Comemos demasiado llano, no hay diversidad en nuestros platos. De
repente escasea el tomate y entramos en crisis. Esa poca variedad es
absolutamente funcional a este sistema intensivo que se focaliza en unos
pocos productos. Y después, las modas que importamos: la
transnacionalización de nuestras marcas de alimentos y sus fórmulas de
afuera; el sushi, por ejemplo, en un país donde no se come pescado.
Dedicás un capítulo a revelar las atrocidades de la cría
artificial de salmón en Chile. ¿En Buenos Aires ya no se consigue salmón
criado en estado salvaje?
Stefano Villa, del restaurante Sucre, me dice que él usa salmón
patagónico. Quién sabe… lo que pasa es que acá la trazabilidad es nula,
el consumidor ignora de dónde viene lo que come. Sabés si está
certificado, pero la certificación es otro negocio siniestro que echa
por la borda la idea de que la comida natural, orgánica, sea accesible
para todos. El INTA ahora está impulsando un proyecto de carne de
pastura certificada. Es increíble que en este país, donde comimos carne
de pasto hasta hace cinco años, de repente haya que certificarla y pase a
costar 50 veces más.
¿Qué le respondés a quienes ven cierta paranoia en toda esta movida?
Datos concretos: la generación de nuestros hijos vivirá menos que
nosotros, por los hábitos alimentarios; la OMS (Organización Mundial de
la Salud) dice que un tercio de los cánceres tienen que ver con la
dieta. El problema es que al estar lejos de los centros productivos no
advertimos la gravedad del asunto. Los que están cerca sí. El resto,
incluyendo científicos y nutricionistas, no tiene idea. Hablé con un
pediatra en Córdoba que aconseja darle comida orgánica a los chicos
porque los residuos de los plaguicidas acumulados en los primeros cinco
años son determinantes en la salud.
De los lugares que visitaste, ¿cuál fue el que más te impactó?

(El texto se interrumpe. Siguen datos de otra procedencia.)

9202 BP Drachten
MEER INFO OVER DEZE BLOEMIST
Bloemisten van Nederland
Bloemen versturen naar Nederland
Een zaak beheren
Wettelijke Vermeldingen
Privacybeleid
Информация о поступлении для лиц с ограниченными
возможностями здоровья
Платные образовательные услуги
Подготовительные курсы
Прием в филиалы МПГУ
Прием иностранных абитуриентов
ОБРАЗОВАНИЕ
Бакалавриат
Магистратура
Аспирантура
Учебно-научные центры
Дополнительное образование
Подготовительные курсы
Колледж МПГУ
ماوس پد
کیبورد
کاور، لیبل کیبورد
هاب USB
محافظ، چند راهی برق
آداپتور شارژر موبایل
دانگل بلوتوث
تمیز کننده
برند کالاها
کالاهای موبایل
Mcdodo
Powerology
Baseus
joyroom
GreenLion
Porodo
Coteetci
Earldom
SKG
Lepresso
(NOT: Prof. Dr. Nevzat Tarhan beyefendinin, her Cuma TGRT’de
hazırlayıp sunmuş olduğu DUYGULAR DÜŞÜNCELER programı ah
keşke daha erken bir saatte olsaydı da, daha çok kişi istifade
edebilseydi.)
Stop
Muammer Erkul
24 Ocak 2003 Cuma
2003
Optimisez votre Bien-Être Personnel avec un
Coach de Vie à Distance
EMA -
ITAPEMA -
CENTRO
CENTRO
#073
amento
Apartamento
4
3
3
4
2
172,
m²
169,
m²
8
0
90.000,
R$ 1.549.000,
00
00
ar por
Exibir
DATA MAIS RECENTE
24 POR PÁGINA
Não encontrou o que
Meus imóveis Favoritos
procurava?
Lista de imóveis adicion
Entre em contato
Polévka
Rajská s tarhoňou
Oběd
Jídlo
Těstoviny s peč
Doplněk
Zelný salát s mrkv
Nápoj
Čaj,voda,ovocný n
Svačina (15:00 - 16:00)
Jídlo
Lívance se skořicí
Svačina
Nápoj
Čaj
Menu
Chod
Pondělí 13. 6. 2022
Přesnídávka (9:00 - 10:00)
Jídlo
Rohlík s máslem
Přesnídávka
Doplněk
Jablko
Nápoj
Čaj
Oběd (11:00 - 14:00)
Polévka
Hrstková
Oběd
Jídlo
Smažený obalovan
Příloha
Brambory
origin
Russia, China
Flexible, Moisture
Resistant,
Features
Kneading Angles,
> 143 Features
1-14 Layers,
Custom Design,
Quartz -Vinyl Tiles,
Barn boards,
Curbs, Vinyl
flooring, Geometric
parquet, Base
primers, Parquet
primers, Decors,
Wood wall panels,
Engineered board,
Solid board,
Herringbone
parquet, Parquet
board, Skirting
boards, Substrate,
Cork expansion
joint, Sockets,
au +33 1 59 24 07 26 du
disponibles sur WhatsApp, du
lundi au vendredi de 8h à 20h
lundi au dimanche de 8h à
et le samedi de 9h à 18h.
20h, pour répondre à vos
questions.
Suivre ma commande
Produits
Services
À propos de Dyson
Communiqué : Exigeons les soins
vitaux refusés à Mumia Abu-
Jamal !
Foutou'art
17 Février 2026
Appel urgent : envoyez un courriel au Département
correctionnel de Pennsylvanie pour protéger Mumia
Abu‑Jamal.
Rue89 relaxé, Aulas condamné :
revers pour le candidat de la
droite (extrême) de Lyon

Una granja con miles de cerdos en General Alvear, rodeada de campos de
maíz expuestos a agrotóxicos. Lo primero que pensás es: “No se puede
tener a un animal cinco años en una jaula no más grande que su cuerpo”.
Escuchás gritos todo el tiempo. La hija y la esposa del dueño habían
muerto de cáncer. De pronto aparecía un empleado suyo con una pelota que
le salía del cuello. Después, el perro con una campana en la cabeza.
Pregunto qué le pasa. “Nada, le sacaron unos tumores”. Yo para adentro
me decía: ¿este tipo no se da cuenta del cáncer que lo invade? La
angustia que sentí cuando me fui de ese lugar es indescriptible.
LA BIENCOMIDA
Lanzado en agosto pasado, Malcomidos: cómo la industria alimentaria
argentina nos está matando (Editorial Planeta) ya va por su segunda
edición. Su autora, Soledad Barruti (Buenos Aires, 1981) ha colaborado
con medios como Página 12 y las revistas Bacanal y Traveler. También
escribe ficción: está por salir su primera novela, El sabor de Dios,
sobre una infancia oprimida en el seno de una familia del Opus Dei.
¿Próximos proyectos? “Mi intención es seguir trabajando el tema de la
alimentación.
Acá encontré un lugar donde me gustaría quedarme”, afirma. “En
particular, me quiero enfocar en los chicos: tenemos la mayor cantidad
de obesos menores de cinco años de Latinoamérica. Me interesa pensar
maneras atractivas de comunicar esto, que escapen de las típicas
fórmulas del documental de denuncia”.